TIMSON Immigration
Cyprus  – Introduction
1.  Geographic and Climate
 
Cyprus, officially the Republic of Cyprus, is an island country in the Eastern Mediterranean and the third largest and third most populous island in the Mediterranean. Cyprus is located south of Turkey, west of Syria and Lebanon, northwest of Israel, north of Egypt, and southeast of Greece. The Republic of Cyprus is divided into six districts. It is an important hub in the heart of the Mediterranean at the crossroads of Europe, Africa and Asia.
 
Cyprus has a subtropical climate with very mild winters (on the coast) and warm to hot summers.
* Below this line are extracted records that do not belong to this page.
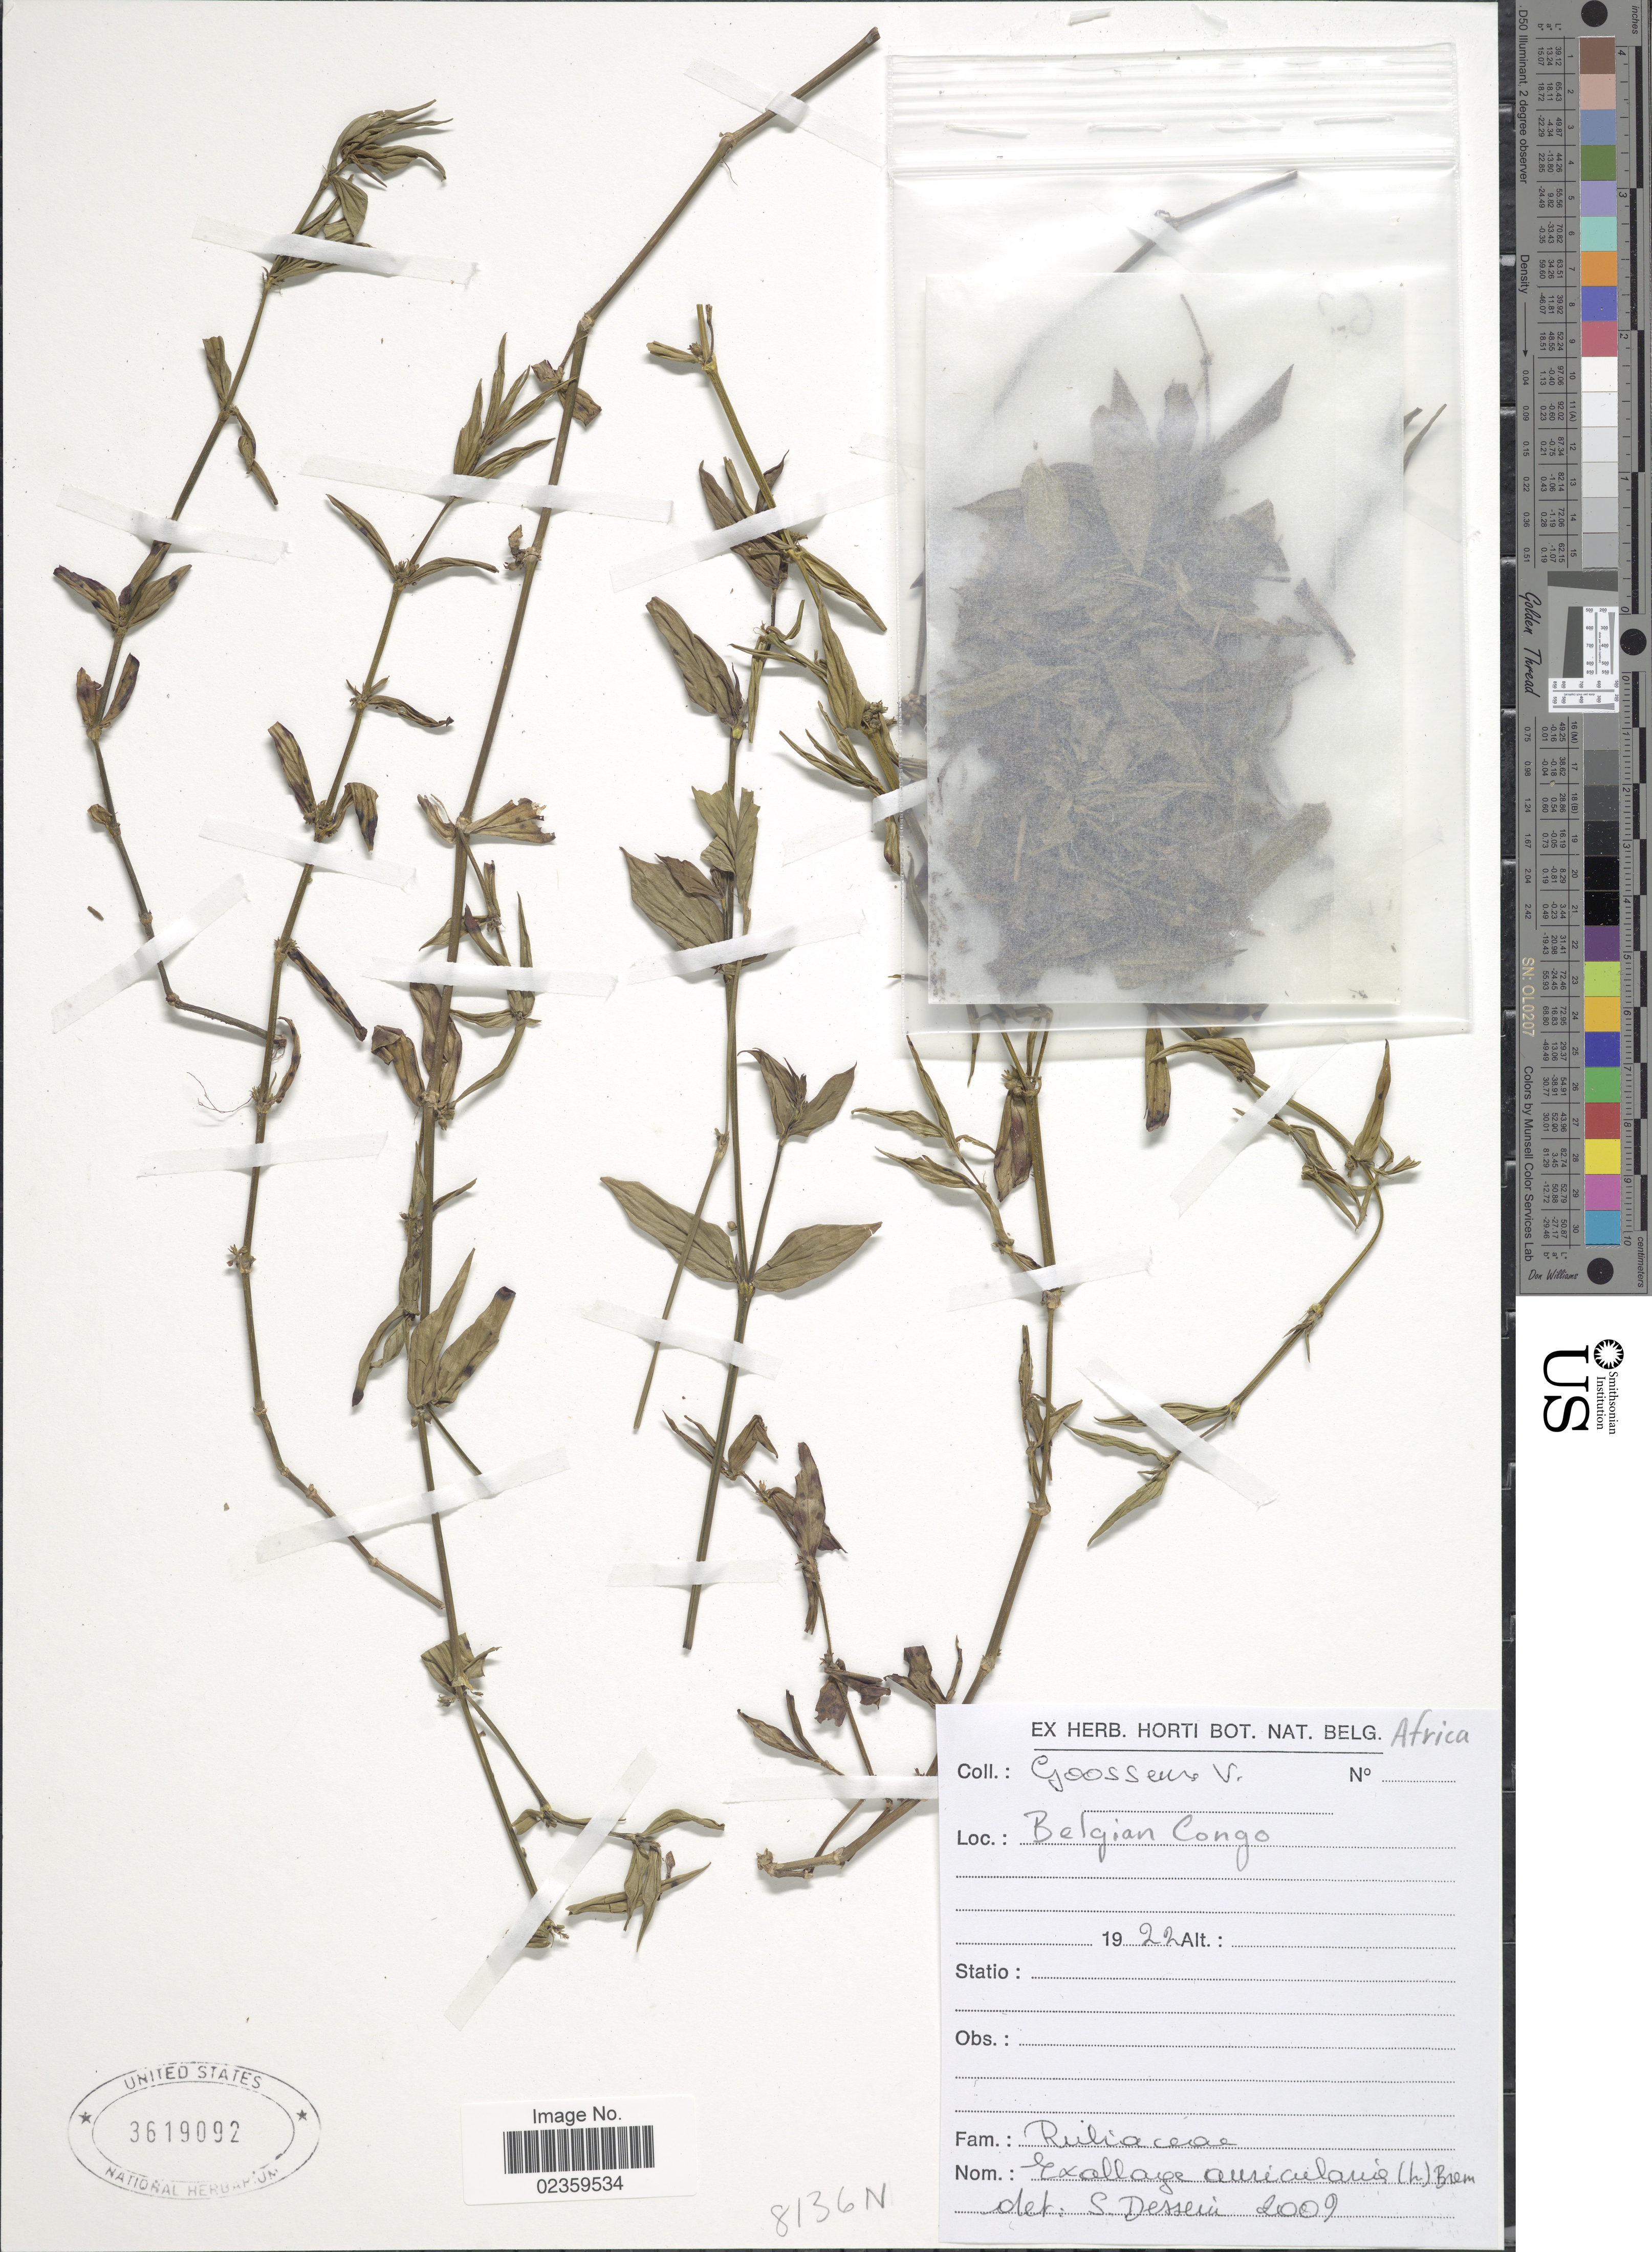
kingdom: Plantae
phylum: Tracheophyta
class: Magnoliopsida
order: Gentianales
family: Rubiaceae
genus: Exallage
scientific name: Exallage auricularia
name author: (L.) Bremek.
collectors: V. Goossens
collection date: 1922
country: Congo, Democratic Republic of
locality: Belgian Congo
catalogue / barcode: US 3619092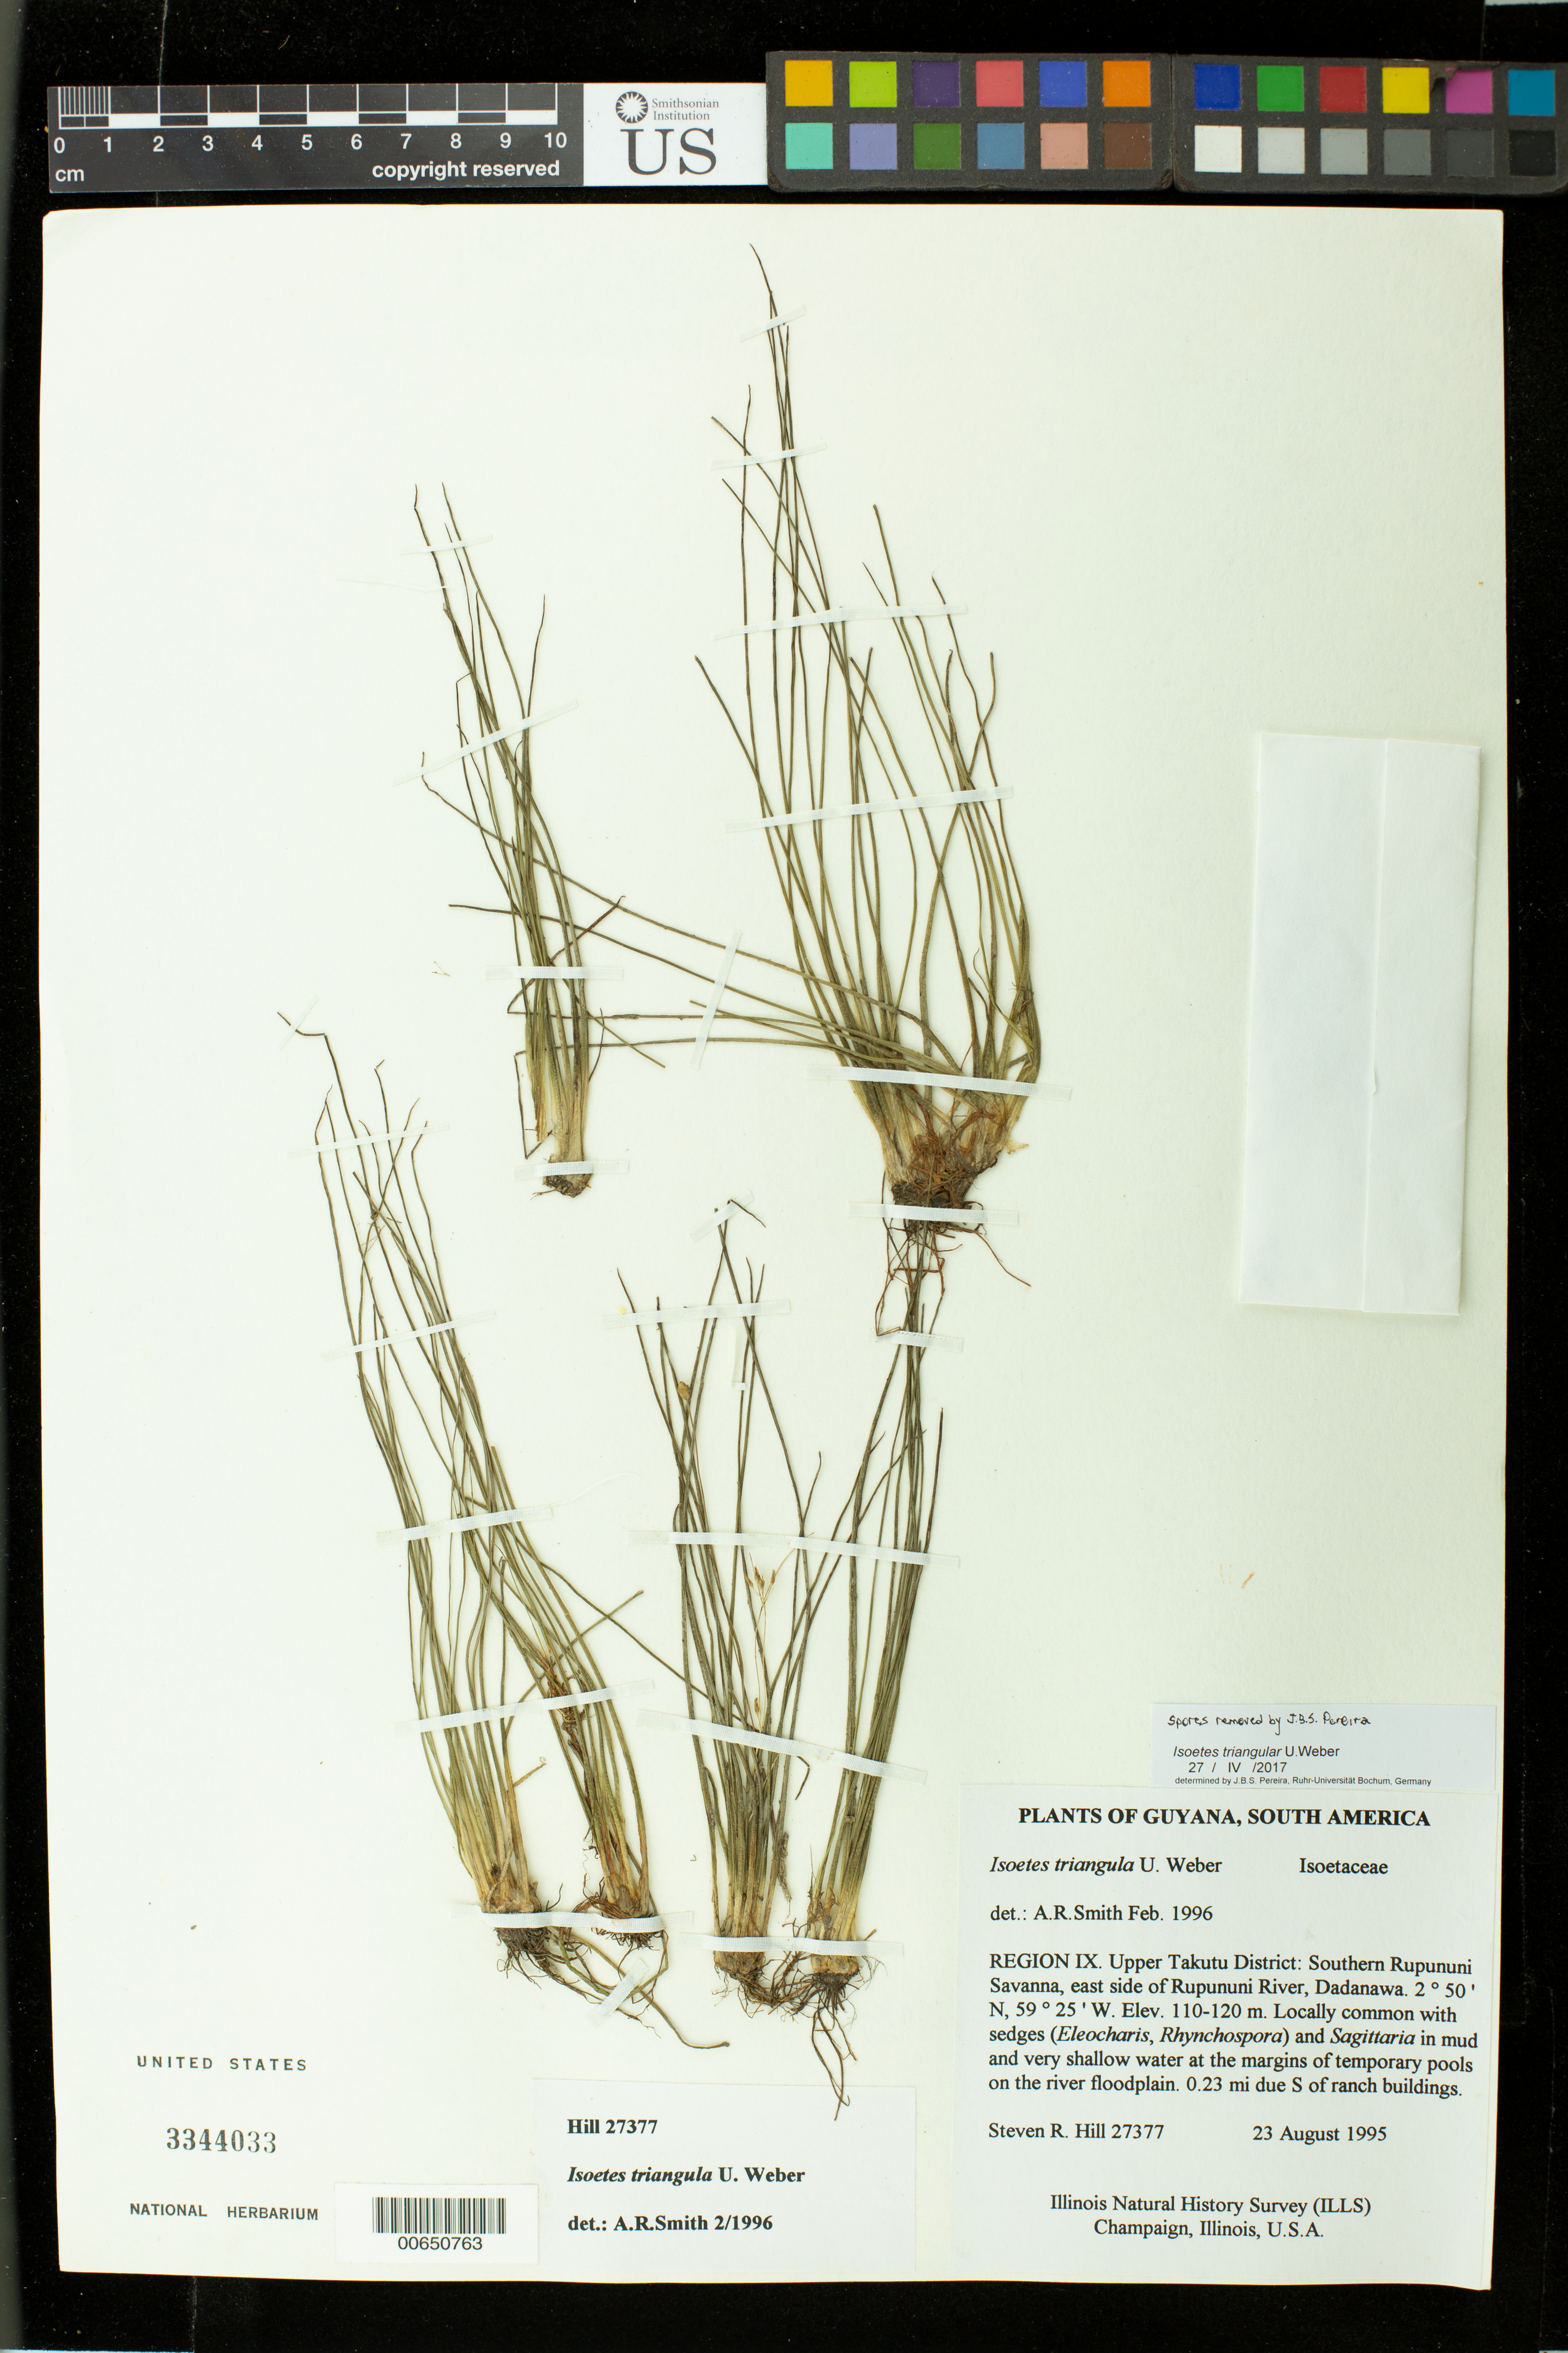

Rain occurs mainly in winter, with summer being generally dry. Cyprus has one of the warmest climates in the Mediterranean part of the European Union. Generally, the average annual temperature on the coast is around 24 °C during the day and 14 °C at night. Generally, summers last about eight months, beginning in April with average temperatures of 11–23 °C, and ending in November with average temperatures of 12–23 °C.
 
2.  Political and Legal Systems
 
Cyprus is a presidential republic. The head of state and of the government is elected by a process of universal suffrage for a five-year term. Executive power is exercised by the government with legislative power vested in the House of Representatives whilst the Judiciary is independent of both the executive and the legislature. The Cyprus legal system is founded on English law, Cyprus has been a member of the European Union since 2004, and Cypriot government adopted the euro as the national currency on 1 January 2008.
 
3.  Demographics, Language and Religion
 
Cyprus had a total population of 838,897 live in Republic of Cyprus controlled area (October 2011 census preliminary result), of whom 71.8% were Greeks. Cyprus has two official languages, Greek and Turkish. English is widely spoken and it features widely on road signs, public notices, and in advertisements, etc. The majority of Greek Cypriots identify as Greek Orthodox, whereas most Turkish Cypriots are adherents of Sunni Islam.
 
4.  Economy, Culture and Tourism
 
Cyprus has an open, free-market, service-based economy with some light manufacturing. Internationally, Cyprus promotes its geographical location as a “bridge” between East and West, along with its educated English-speaking population, moderate local costs, good airline connections, and telecommunications.
 
Tourism is an important factor of the island state’s economy, culture, and overall brand development. With over 2 million tourist arrivals per year, it is the 40th most popular destination in the world. According to the “World Economic Forum’s 2013 Travel and Tourism Competitiveness Index”, Cyprus’ tourism industry ranks 29th in the world in terms of overall competitiveness. In terms of Tourism Infrastructure, in relation to the tourism industry Cyprus ranks 1st in the world.
 
In recent years, Cyprus has been sought as a base for several offshore businesses for its low tax rates. Tourism, financial services and shipping are significant parts of the economy. Economic policy of the Cyprus government has focused on meeting the criteria for admission to the European Union. Because of the heavy influx of tourists and foreign investors, the property rental market in Cyprus has grown in recent years. In late 2013, the Cyprus Town Planning Department announced a series of incentives to stimulate the property market and increase the number of property developments in the country’s town centers. Meanwhile, abundant reserves of natural gas were discovered and confirmed off the coast of the Cyprus Economic Zone, which may bring certain advantages to the country’s future economic development and real estate investment.
 
As Cyprus has a long history and culture, its civilization dates back to 9,000 BC and is known as a museum for the history of Europe and the Middle East. Since Cyprus focuses on the development of tourism, precious historical and cultural landscapes and places of interest that make it a major tourist destination in the Mediterranean region. Meanwhile, it is also a famous European island resort and as known as the “European Back Garden”. Among them, Paphos, which was the European Capital of Culture in southwestern Cyprus, Aphrodite’s legendary birthplace was on this island.
 
5.  Education and Livability
 
Cyprus has the lowest recorded crime rates across the European Union (EU) and well maintained law and order. Cyprus has a highly developed system of primary and secondary education offering both public and private education. The high quality of instruction makes Cyprus one of the top three spenders of education in the EU along with Denmark and Sweden.
 
Due to relaxed lifestyle, a comfortable living environment, a good education level and a low tax rate, makes Cyprus has been declared the fifth place of most livable city in the world in 2014 by The Knight Frank in the 2014 Global Lifestyle Report.